- Born: Uttarakhand, India
- Education: MBA
- Occupation: Actor
- Years active: 2007–present
- Known for: Agle Janam Mohe Bitiya Hi Kijo; Dekha Ek Khwaab Kaamnaa;
- Spouse: Anjali Menon

= Abhishek Rawat =

Indian television actor (born 1980)

Abhishek Rawat is an Indian actor. He is best known for portraying the role of Manav Vajpayee in Kaamnaa.

==Career==
Rawat's first show was Neelanjana, in which he played a cameo role. His landed his second role in Babul Ka Aangann Chootey Na and portrayed Mahem. Then he received his first major role as Shekhar Singh in Agle Janam Mohe Bitiya Hi Kijo. In Mann Kee Awaaz Pratigya, Rawat portrayed Tanmay. He has also appeared in a short film titled Kissss.

→ Given data
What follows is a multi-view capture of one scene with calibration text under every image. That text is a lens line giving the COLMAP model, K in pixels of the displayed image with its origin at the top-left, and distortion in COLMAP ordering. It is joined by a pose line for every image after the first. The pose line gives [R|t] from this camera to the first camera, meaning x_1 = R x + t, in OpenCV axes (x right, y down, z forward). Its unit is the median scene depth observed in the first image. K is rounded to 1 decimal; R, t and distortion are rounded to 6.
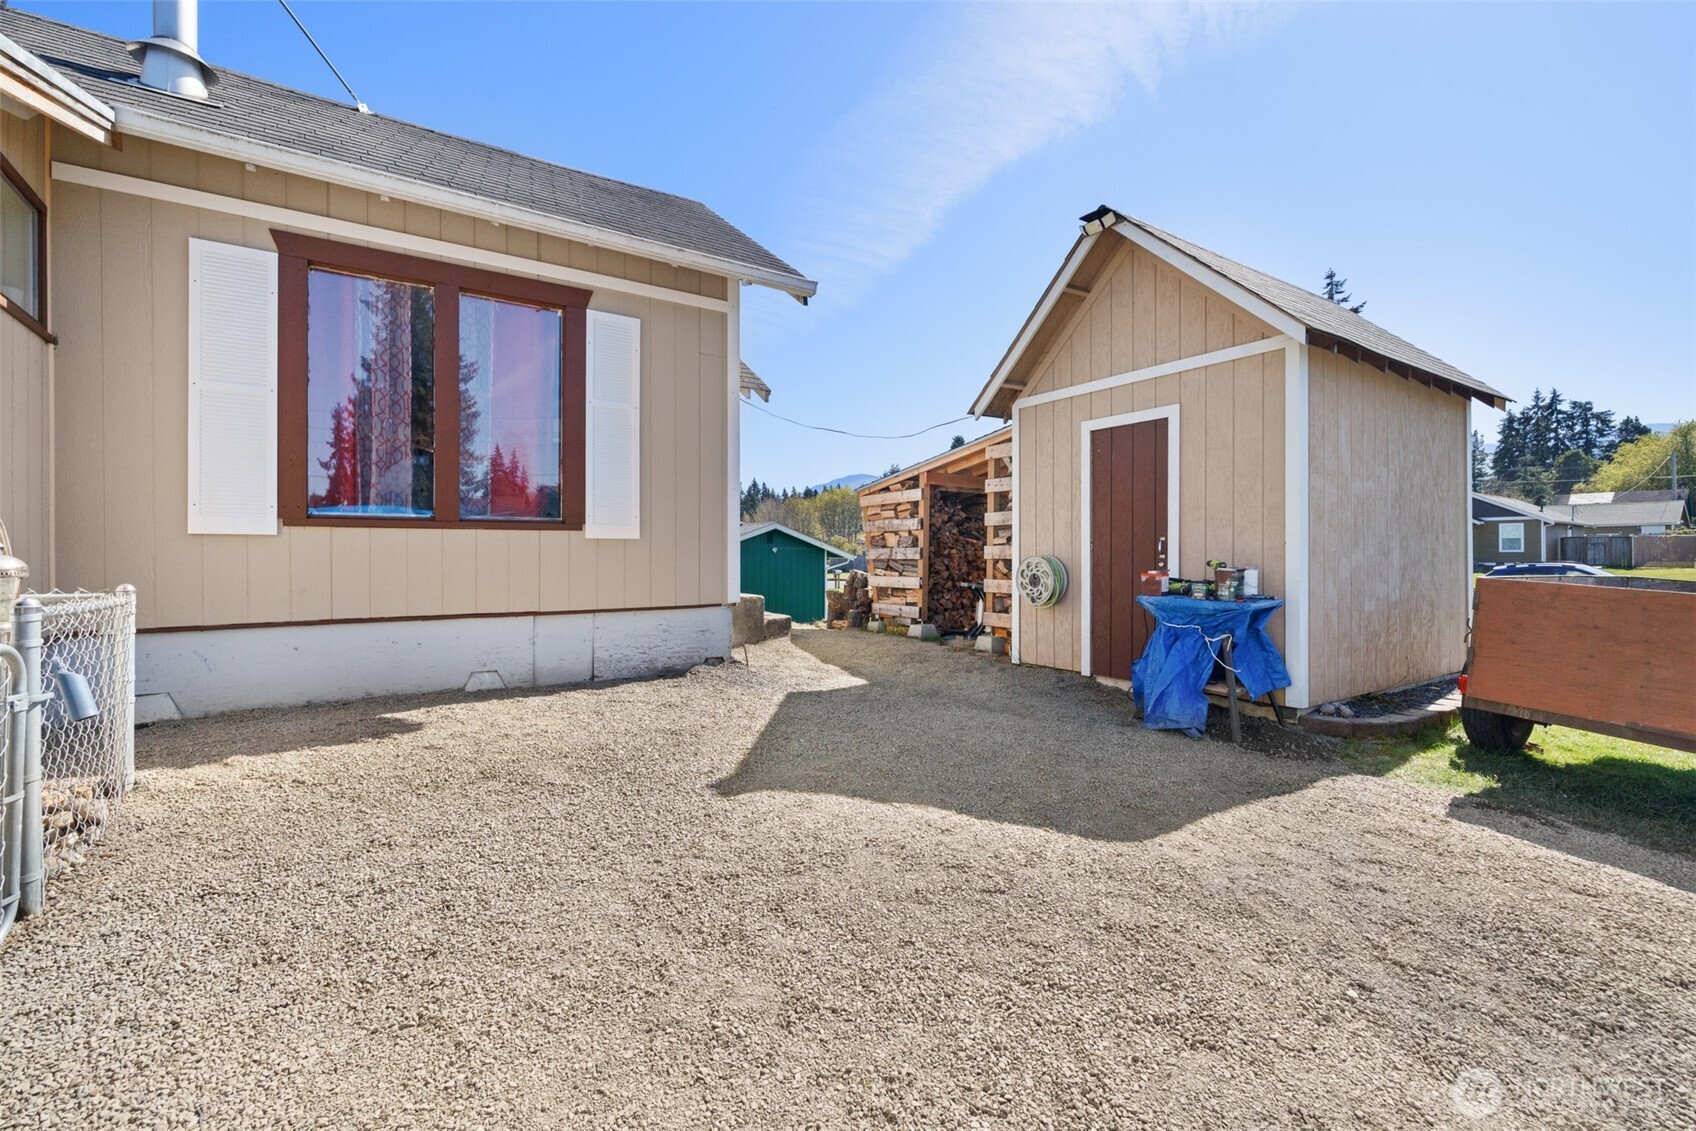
lens RADIAL K [[729.2, 0, 839.4], [0, 729.2, 564.3], [0, 0, 1]] dist [0.003810, 0.000132]
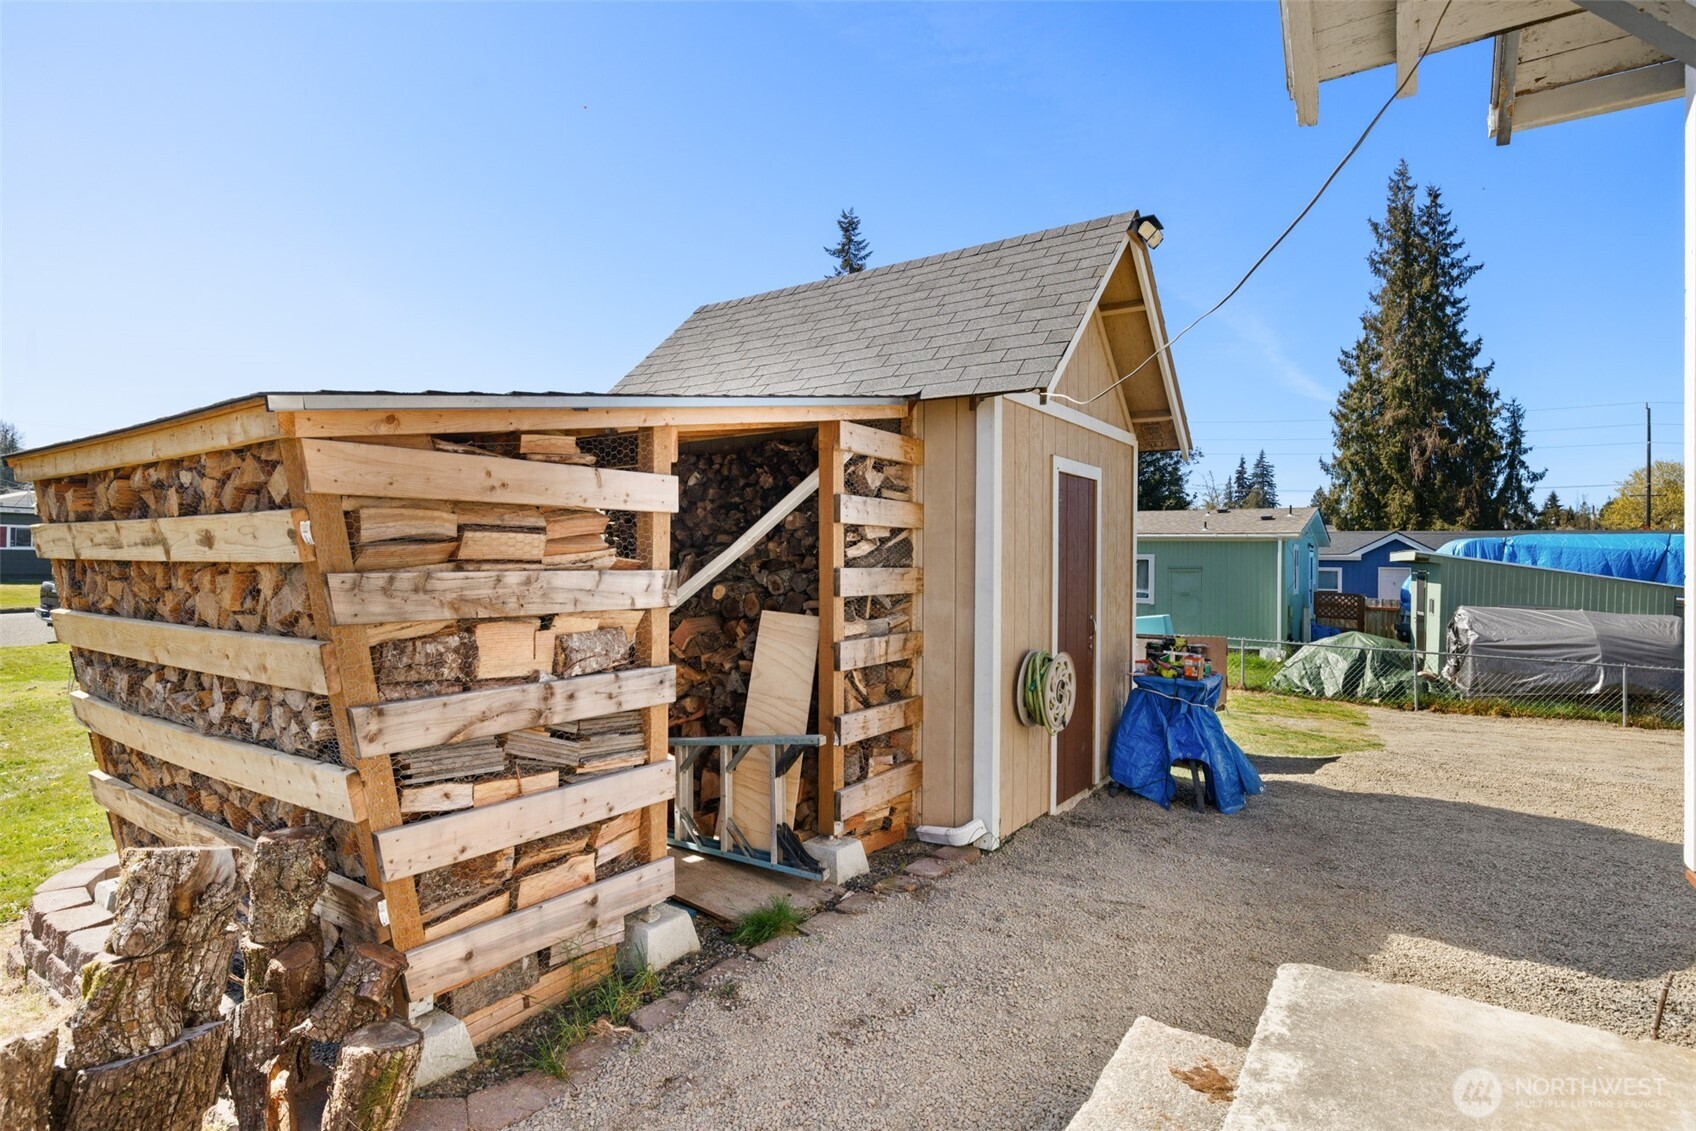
lens RADIAL K [[858.5, 0, 844.5], [0, 858.5, 547.1], [0, 0, 1]] dist [-0.000168, -0.000197]
pose [[-0.376687, 0.014969, 0.926220, -0.252183], [0.004210, 0.999887, -0.014447, -0.066808], [-0.926331, -0.001542, -0.376707, 1.052523]]
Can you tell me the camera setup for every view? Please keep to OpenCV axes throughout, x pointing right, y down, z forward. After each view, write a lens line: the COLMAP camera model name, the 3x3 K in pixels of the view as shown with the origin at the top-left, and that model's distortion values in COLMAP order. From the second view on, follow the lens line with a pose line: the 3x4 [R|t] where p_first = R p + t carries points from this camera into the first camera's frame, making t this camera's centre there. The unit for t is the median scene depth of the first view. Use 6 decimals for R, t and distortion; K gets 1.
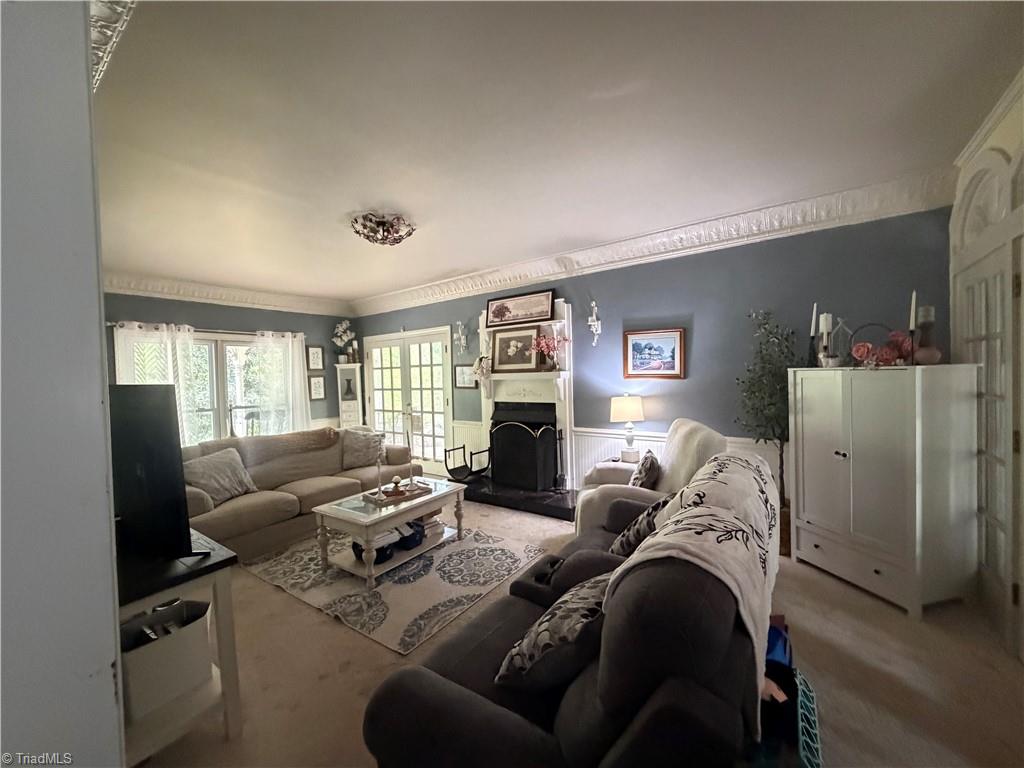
lens RADIAL K [[409.6, 0, 509.2], [0, 409.6, 382.7], [0, 0, 1]] dist [-0.008780, 0.002270]
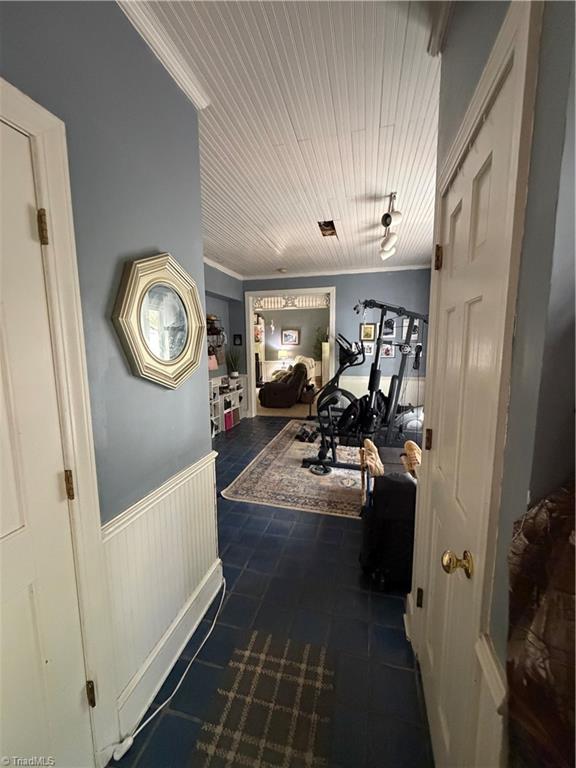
lens RADIAL K [[307.2, 0, 286.6], [0, 307.2, 384.0], [0, 0, 1]] dist [-0.008780, 0.002270]
pose [[0.932806, -0.028539, 0.359248, -0.548503], [-0.008577, 0.994819, 0.101300, 0.050120], [-0.360277, -0.097574, 0.927728, -1.263886]]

→ Brief 1
Write out the Abhishek Rawat profile word for word, beginning at the words "Indian television actor" and stopping after the words "film titled Kissss.".
→ Brief 2
In the Abhishek Rawat profile, which character did Rawat portray in Mann Kee Awaaz Pratigya?

→ Expected answer 1
Indian television actor (born 1980)

Abhishek Rawat is an Indian actor. He is best known for portraying the role of Manav Vajpayee in Kaamnaa.

==Career==
Rawat's first show was Neelanjana, in which he played a cameo role. His landed his second role in Babul Ka Aangann Chootey Na and portrayed Mahem. Then he received his first major role as Shekhar Singh in Agle Janam Mohe Bitiya Hi Kijo. In Mann Kee Awaaz Pratigya, Rawat portrayed Tanmay. He has also appeared in a short film titled Kissss.

→ Expected answer 2
Tanmay